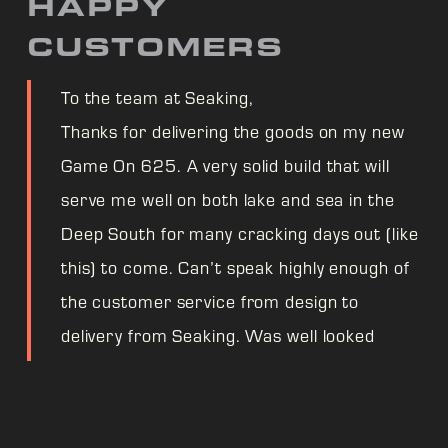
HAPPY
CUSTOMERS
To the team at Seaking,
Thanks for delivering the goods on my new
Game On 625. A very solid build that will
serve me well on both lake and sea in the
Deep South for many cracking days out (like
this) to come. Can’t speak highly enough of
the customer service from design to
delivery from Seaking. Was well looked
after even through supply chain worries.
One very happy fisherman! Cheers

## HOW TO COMPLETE THIS TASK
Which lines in the material above include the string "Seaking"? Pull them out.

## PROBLEM SOLUTION
To the team at Seaking,
delivery from Seaking. Was well looked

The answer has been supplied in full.